The first generation of plant-based alternative proteins (before 2020) usually utilises protein blends of pea and soy.
However, the next-gen start-ups of today are open to using novel ingredients and formulations, says industry experts Isabelle Decitre and Vandana Dhaul of ID Capital.
ID Capital, an investment and advisory firm, is the organiser of the annual Future Food Asia Awards, which has acted as a springboard for agrifoodtech innovators.
Decitre said: “The failure rate is high for start-ups. That’s why we are focusing on novel ingredients. We are excited by players with B2C products.”
Novel ingredients, challenges and opportunities
Dhaul shared that the next-gen start-ups are faring better in producing and using novel ingredients, such as pulses, lentils, mung beans, seaweed and fungi.
The ingredients and formulations also improve the nutritional value of future food.
However, the extraction processes and competitive advantages required by such start-ups will need that catalyst from VCs who can provide strategic funding and exposure.
Decitre highlighted that the biggest hurdle when dealing with novel ingredients and formulations was the complex supply chain.
“The demand is there. But how do we scale up manufacturing to enter the mainstream market?
“To achieve a lower price point, we need a low-cost base. To get a low-cost base, we need the volume. To get volume, we need the capital expense. Equipment needed to manufacture plant-based meat replacements is expensive.
“Furthermore, consumers do not want a compromise on taste and price,” said Decitre.
Another opportunity in the agrifoodtech space is bettering agricultural practices using AI and novel technologies.
AI is considered an enabling technology emerging in the agrifoodtech space, which can assist with processing various novel ingredients and re-purposing waste further downstream.
They have also noticed emerging technology models that can help formulate products and optimise waste to create business value.
“There are opportunities to enter the field of energy re-generation, in which you convert or re-purpose the waste. We need to farm healthily and close the loop of sustainability,” explained Decitre.
The “novel” people and countries
Besides novel ingredients, Decitre mentioned the “novel births” of COVID-19 “babies”.
She referred to agrifoodtech start-ups that were registered or incorporated at the height of the pandemic.
Leading these start-ups were “novel” entrepreneurs from all walks of life – executives who left their day jobs to enter agtech, serial entrepreneurs from other industries and “second-attempters” whose first companies were shuttered.
“This trend (novel entrepreneurs) is simple – it means that agrifoodtech has become an attractive and desirable sector,” she said.
They usually came from four major countries: Singapore, Australia and the two mammoth markets of India and China.
According to Dhaul, Singapore was at an advantage due to its geographical location and market positioning as a foodtech hub; hence, it was a great “landing destination”.
As for China and India, Decitre added that they had a sufficiently huge market, and their start-ups are more ambitious. On India, Dhaul said the Asian sub-continent had many agtech and foodtech start-ups.

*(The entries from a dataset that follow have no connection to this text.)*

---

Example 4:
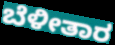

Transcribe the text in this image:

ಬೆಳೀತಾರ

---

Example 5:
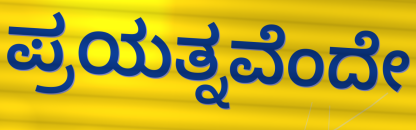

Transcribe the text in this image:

ಪ್ರಯತ್ನವೆಂದೇ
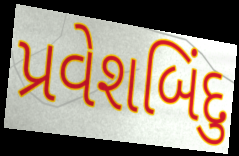
પ્રવેશબિંદુ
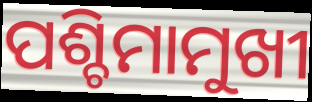
ପଶ୍ଚିମାମୁଖୀ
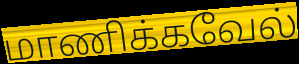
மாணிக்கவேல்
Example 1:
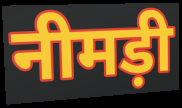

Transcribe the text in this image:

नीमड़ी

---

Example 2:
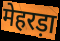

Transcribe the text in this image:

मेहरड़ा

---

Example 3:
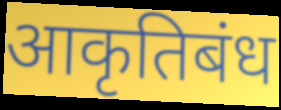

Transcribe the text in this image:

आकृतिबंध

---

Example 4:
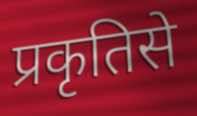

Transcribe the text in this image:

प्रकृतिसे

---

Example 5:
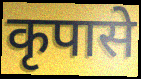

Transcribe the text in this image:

कृपासे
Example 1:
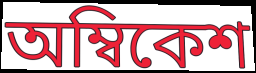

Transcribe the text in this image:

অম্বিকেশ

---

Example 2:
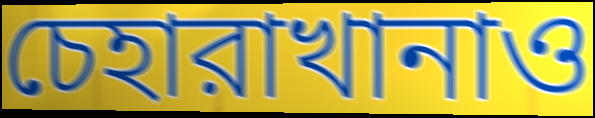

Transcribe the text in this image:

চেহারাখানাও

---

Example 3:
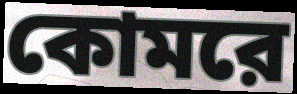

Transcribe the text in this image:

কোমরে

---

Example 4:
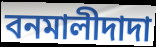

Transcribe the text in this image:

বনমালীদাদা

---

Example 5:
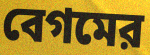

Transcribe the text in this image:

বেগমের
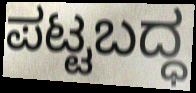
ಪಟ್ಟಬದ್ಧ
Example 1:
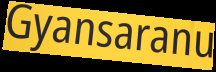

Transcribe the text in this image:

Gyansaranu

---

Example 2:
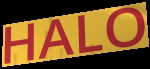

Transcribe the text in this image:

HALO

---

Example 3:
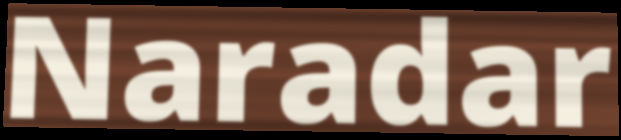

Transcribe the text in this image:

Naradar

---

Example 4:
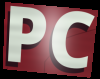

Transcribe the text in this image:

PC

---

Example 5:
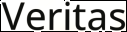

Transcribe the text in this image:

Veritas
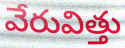
వేరువిత్తు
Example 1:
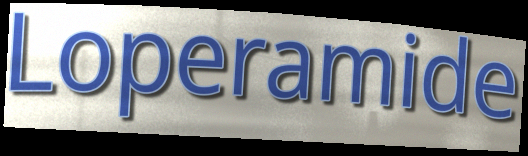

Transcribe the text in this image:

Loperamide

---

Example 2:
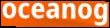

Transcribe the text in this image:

oceanog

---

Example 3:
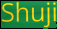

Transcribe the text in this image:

Shuji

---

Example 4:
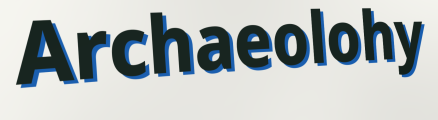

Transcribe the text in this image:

Archaeolohy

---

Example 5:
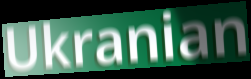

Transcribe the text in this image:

Ukranian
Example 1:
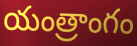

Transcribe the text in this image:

యంత్రాంగం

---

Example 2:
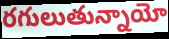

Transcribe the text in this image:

రగులుతున్నాయో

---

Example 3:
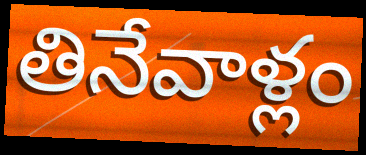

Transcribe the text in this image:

తినేవాళ్లం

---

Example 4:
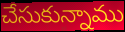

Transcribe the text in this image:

చేసుకున్నాము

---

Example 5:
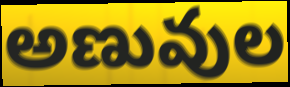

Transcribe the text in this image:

అణువుల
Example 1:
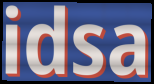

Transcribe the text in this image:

idsa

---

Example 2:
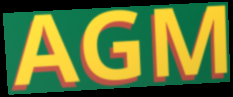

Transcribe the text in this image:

AGM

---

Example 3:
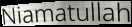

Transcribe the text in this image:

Niamatullah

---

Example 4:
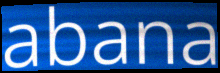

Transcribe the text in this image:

abana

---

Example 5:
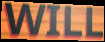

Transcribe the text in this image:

WILL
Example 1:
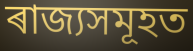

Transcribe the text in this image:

ৰাজ্যসমূহত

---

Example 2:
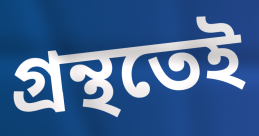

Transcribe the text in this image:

গ্ৰন্থতেই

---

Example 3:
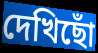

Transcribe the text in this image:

দেখিছোঁ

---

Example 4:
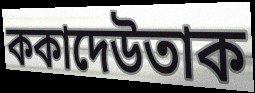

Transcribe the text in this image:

ককাদেউতাক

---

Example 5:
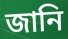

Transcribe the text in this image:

জানি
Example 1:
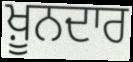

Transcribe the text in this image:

ਖ਼ੂਨਦਾਰ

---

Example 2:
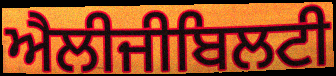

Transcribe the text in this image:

ਐਲੀਜੀਬਿਲਟੀ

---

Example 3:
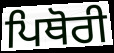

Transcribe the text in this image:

ਪਿਥੋਰੀ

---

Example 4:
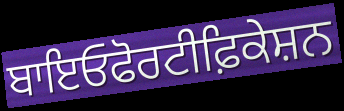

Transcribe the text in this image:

Additionally, Decitre identified the Middle East as an emerging player in the sector, with excited founders and new kinds of agtech innovations for novel ingredient and its processing.
“Asia is very different from the rest of the world. For example, in Asia itself, smallholder farmers from India are very different from smallholders in Cambodia. Hence, we want to understand the hurdles and trigger points.

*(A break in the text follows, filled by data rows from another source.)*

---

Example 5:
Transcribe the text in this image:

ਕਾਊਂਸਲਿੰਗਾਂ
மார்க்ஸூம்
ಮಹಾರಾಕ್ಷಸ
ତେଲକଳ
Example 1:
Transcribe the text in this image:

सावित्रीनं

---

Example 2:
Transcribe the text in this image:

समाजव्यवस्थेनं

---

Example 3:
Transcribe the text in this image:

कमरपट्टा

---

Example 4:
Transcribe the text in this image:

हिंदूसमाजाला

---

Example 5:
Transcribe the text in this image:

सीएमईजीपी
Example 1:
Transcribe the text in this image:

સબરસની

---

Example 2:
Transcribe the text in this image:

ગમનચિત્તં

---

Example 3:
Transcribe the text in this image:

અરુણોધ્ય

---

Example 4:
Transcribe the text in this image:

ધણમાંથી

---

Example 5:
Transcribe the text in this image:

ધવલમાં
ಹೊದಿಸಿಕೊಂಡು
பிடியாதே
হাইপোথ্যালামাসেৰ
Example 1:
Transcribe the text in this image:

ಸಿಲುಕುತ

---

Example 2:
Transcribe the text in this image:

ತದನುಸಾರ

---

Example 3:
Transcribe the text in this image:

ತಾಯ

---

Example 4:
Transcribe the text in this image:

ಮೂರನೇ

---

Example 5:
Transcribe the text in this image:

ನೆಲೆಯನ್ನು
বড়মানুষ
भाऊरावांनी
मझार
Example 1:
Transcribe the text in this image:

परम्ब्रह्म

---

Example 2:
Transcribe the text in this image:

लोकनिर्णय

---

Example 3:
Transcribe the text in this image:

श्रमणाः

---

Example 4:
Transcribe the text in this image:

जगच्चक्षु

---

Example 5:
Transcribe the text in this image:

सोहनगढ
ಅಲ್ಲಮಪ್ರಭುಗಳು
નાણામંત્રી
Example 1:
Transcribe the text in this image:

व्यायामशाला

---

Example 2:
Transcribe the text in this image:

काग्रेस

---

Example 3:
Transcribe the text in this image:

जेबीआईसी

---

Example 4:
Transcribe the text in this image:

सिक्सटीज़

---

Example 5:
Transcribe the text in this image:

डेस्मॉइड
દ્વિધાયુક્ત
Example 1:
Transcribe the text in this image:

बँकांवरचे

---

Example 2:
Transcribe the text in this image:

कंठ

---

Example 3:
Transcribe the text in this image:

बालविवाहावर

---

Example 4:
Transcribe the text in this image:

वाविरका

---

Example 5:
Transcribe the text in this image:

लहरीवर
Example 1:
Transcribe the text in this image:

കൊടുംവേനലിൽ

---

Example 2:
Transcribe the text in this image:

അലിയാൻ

“Today, we see younger Asian start-ups inspired by industries in the US and Europe. However, these start-ups provide the Asian edge and value addition,” said Decitre.

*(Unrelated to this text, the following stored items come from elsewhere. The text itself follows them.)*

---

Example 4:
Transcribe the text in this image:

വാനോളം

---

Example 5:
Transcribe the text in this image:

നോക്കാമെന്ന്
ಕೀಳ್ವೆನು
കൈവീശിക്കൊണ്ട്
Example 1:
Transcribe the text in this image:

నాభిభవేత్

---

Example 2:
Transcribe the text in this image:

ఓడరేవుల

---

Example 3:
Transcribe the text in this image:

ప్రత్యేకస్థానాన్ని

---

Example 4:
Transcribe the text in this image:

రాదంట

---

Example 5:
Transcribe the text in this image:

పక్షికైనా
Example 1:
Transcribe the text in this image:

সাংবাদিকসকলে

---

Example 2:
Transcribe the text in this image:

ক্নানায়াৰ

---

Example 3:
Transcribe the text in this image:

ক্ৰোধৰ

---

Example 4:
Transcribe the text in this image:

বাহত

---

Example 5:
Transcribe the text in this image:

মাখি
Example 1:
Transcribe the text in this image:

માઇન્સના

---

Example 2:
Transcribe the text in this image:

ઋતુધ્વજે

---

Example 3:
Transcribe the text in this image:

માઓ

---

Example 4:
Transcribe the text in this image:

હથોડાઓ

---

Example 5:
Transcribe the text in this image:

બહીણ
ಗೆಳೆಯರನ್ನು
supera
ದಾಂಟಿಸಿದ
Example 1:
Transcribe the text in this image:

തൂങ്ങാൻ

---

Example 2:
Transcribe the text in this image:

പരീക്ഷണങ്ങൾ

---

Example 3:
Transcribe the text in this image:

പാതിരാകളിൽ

Dhaul then provided examples of such localisation efforts by these start-ups, like manufacturing plant-based “rendang” (coconut milk and spice-based meat stew native to the Malay Archipelago) and “satay” (grilled spiced meat skewers, also a ubiquitous offering in the region).
Overall, the safest path for investors would remain with precision fermentation due to its low cost of energy and easy access to biomass, advised Decitre.
A taste of FFA
According to ID Capital, APAC’s agriculture, food and technology businesses attracted over USD$7bn in funding during the first half of 2021.
Since its inception, FFAA has empowered over 60 APAC start-ups to present their cutting-edge innovations and distributed more than US$1m in awards.
This year, ten finalists out of 165 participants will compete for the grand prize of USD$100,000.
The previous edition in 2021 only had around 130 participants.
The firm will also stage a conference in June, where FoodNavigator-Asia is a media partner.
Decitre said: “FFAA is a good way to think about a business model, its processes and the beauty of sustainability that makes good business sense. Hence, we will be selecting the best of the best and selecting is a big piece of work this time.”